Data to process:
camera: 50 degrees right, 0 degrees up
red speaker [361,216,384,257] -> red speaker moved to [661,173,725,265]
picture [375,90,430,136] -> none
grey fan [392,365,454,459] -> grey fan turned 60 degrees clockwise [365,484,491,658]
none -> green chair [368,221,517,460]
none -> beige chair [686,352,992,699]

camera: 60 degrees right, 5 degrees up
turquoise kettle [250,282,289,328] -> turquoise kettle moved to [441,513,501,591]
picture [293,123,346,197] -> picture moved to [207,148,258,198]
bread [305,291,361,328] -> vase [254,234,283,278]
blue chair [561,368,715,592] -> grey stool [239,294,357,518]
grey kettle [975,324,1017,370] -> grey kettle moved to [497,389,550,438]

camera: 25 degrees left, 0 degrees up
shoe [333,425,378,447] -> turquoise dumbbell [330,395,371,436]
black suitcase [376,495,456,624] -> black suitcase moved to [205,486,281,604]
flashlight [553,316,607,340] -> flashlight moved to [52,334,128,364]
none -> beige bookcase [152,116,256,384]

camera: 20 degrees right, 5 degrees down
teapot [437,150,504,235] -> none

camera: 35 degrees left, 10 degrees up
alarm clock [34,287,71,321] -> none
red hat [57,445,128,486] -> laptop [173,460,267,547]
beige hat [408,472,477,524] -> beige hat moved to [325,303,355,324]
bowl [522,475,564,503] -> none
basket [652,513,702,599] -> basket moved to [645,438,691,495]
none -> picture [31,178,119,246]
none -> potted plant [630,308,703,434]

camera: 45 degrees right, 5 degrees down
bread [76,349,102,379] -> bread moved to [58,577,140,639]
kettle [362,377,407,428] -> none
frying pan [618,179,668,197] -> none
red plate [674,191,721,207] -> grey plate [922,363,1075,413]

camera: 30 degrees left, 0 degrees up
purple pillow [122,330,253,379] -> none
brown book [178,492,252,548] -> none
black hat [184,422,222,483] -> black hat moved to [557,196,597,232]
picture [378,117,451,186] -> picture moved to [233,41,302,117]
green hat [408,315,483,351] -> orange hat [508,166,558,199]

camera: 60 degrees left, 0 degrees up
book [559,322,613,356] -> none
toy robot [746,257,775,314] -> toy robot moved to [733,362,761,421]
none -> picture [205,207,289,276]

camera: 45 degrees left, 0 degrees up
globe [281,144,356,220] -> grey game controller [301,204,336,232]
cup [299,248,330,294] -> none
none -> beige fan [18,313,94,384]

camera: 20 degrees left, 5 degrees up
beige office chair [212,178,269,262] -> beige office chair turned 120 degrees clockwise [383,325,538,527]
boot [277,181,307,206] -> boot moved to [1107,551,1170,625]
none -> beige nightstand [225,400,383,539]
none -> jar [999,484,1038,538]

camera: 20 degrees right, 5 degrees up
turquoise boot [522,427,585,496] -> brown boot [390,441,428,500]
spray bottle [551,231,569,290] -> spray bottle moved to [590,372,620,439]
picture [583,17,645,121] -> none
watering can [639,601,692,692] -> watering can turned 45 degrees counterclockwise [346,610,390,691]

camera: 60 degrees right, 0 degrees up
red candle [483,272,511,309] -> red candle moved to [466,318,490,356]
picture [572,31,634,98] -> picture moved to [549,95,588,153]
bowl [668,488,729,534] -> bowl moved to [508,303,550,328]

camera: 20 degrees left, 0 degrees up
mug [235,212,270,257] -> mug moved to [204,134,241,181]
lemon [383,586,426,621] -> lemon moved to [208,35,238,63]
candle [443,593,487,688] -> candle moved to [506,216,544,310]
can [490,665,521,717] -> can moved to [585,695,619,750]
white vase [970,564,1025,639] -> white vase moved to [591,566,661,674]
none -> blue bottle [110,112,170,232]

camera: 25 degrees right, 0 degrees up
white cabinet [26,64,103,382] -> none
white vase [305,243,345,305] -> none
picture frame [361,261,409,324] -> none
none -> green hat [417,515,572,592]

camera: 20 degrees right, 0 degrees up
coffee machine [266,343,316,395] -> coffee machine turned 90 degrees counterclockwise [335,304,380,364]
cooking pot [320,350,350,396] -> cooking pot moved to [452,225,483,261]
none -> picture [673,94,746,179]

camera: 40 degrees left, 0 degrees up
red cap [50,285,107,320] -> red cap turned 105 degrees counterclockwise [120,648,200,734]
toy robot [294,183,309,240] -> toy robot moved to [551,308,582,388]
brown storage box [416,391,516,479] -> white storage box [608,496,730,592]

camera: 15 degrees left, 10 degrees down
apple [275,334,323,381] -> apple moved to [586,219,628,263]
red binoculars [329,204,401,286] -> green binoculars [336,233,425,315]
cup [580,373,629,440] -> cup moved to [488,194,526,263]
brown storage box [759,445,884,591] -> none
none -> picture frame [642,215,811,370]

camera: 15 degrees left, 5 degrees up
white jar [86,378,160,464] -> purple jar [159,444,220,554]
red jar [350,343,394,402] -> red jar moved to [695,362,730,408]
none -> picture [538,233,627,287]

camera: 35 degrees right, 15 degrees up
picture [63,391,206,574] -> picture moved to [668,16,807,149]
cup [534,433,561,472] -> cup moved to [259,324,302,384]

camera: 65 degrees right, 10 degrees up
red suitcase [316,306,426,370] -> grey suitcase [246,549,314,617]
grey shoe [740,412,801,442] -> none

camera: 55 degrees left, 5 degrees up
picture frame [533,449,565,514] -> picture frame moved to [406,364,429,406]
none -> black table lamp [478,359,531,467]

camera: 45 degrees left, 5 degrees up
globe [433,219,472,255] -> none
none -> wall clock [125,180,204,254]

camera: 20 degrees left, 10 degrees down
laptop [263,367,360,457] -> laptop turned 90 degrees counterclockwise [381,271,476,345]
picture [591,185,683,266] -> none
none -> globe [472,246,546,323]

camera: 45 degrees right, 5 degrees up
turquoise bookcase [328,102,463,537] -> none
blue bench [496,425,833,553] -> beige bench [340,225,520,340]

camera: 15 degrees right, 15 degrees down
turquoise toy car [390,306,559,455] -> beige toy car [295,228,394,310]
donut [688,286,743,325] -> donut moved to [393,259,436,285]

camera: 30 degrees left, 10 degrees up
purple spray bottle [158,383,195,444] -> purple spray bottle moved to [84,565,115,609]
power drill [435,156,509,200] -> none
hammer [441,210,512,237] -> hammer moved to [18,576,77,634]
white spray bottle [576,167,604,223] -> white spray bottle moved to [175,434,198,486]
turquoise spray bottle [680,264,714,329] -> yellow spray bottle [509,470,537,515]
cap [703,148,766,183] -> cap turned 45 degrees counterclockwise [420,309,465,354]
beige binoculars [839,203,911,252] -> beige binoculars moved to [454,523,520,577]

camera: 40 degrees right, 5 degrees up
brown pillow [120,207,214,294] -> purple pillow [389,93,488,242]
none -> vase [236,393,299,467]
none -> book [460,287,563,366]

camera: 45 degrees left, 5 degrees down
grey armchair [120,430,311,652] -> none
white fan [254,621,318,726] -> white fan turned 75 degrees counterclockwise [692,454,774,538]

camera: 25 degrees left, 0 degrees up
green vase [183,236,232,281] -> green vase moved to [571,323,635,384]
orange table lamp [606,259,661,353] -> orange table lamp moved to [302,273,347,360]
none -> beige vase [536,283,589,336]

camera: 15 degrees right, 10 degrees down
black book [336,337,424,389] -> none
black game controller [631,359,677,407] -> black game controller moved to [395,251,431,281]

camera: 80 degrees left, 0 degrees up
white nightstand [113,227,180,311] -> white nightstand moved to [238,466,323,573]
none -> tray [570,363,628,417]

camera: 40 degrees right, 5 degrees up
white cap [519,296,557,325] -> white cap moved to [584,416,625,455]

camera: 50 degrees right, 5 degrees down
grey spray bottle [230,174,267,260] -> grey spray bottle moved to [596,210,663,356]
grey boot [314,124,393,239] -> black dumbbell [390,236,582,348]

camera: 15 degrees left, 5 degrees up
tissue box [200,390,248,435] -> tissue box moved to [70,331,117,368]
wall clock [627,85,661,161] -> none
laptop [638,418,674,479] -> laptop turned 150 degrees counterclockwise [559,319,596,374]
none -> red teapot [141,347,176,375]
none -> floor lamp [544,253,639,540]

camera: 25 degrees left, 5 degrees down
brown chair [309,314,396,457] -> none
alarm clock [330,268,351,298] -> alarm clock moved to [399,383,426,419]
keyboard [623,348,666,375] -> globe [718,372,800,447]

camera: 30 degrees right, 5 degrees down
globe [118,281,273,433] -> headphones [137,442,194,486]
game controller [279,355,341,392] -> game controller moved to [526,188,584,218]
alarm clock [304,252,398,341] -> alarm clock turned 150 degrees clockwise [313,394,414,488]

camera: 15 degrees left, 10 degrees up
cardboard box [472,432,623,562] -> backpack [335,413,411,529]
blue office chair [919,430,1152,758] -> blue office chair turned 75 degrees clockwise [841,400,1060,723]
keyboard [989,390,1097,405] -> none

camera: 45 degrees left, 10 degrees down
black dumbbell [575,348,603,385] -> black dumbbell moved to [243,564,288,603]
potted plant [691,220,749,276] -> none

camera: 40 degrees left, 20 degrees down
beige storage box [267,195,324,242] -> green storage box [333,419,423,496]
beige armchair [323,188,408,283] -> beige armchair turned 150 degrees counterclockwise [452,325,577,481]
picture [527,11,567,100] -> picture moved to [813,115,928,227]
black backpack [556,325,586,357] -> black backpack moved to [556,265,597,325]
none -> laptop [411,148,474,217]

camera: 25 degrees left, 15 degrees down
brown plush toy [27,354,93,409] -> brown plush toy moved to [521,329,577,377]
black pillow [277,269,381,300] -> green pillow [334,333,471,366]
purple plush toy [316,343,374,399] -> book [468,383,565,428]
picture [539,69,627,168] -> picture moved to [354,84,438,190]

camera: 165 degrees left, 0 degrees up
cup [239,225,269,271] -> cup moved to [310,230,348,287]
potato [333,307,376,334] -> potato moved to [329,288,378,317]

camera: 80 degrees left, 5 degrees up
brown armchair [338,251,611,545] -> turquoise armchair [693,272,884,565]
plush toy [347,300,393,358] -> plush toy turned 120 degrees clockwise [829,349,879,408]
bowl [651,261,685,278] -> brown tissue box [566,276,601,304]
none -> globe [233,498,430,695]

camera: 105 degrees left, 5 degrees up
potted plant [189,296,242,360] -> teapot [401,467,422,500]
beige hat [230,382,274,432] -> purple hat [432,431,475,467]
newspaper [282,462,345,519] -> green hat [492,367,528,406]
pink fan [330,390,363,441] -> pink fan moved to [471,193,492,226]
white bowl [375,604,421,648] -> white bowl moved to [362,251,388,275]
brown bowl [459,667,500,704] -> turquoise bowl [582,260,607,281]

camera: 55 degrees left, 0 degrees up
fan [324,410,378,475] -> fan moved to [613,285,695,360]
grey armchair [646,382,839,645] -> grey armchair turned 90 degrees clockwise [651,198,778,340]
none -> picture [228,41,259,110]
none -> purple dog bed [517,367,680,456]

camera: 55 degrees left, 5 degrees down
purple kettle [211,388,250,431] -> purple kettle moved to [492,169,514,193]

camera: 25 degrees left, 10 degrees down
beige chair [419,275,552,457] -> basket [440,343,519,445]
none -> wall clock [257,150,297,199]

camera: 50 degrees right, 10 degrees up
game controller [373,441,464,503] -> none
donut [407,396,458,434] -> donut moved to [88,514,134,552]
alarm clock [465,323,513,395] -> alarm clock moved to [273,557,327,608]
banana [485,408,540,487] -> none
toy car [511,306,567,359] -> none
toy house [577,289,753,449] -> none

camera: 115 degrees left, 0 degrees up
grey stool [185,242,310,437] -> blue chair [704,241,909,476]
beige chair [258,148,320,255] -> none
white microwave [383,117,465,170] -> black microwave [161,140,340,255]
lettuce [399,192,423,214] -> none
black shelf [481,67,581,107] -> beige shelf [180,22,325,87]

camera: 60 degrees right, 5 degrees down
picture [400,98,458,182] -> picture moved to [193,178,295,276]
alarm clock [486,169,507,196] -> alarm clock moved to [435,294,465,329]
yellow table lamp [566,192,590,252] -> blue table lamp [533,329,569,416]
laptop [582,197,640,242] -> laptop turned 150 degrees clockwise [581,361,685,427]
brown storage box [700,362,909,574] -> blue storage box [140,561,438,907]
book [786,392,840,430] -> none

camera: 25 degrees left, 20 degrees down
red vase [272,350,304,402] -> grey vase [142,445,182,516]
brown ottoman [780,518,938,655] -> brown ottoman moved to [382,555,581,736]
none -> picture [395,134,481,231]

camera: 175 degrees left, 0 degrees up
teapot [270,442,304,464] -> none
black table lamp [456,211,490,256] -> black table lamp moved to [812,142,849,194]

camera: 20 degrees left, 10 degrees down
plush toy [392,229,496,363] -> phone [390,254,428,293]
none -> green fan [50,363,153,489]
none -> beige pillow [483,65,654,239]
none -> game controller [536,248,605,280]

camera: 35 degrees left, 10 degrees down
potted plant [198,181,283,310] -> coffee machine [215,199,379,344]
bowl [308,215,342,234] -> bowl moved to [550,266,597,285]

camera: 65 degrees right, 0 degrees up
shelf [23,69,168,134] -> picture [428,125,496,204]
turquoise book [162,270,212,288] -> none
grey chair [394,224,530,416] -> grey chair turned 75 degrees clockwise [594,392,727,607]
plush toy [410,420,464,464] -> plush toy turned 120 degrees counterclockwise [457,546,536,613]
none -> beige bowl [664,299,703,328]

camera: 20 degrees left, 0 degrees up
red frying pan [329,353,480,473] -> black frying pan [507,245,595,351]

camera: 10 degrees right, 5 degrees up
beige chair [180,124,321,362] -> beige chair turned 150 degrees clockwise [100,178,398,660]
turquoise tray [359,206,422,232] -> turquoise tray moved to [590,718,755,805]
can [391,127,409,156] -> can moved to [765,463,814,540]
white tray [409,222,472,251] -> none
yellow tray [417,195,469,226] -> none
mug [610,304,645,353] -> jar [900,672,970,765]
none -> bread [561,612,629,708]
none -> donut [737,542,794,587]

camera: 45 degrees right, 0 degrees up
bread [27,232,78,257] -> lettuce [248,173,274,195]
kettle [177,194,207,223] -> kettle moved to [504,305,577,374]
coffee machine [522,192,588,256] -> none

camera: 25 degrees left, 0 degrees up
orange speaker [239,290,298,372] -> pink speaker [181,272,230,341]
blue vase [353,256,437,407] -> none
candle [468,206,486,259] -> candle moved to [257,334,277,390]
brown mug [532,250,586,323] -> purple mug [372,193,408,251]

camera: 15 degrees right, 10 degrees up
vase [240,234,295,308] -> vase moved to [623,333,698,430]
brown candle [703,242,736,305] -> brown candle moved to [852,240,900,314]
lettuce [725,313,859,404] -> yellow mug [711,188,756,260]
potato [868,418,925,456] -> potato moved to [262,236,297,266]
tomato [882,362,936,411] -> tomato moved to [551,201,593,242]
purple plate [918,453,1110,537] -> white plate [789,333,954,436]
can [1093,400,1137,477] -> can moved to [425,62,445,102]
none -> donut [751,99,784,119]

Aim of the task: Which lines of the data above contain "plush"? Copy each one.

Answer section:
brown plush toy [27,354,93,409] -> brown plush toy moved to [521,329,577,377]
purple plush toy [316,343,374,399] -> book [468,383,565,428]
plush toy [347,300,393,358] -> plush toy turned 120 degrees clockwise [829,349,879,408]
plush toy [392,229,496,363] -> phone [390,254,428,293]
plush toy [410,420,464,464] -> plush toy turned 120 degrees counterclockwise [457,546,536,613]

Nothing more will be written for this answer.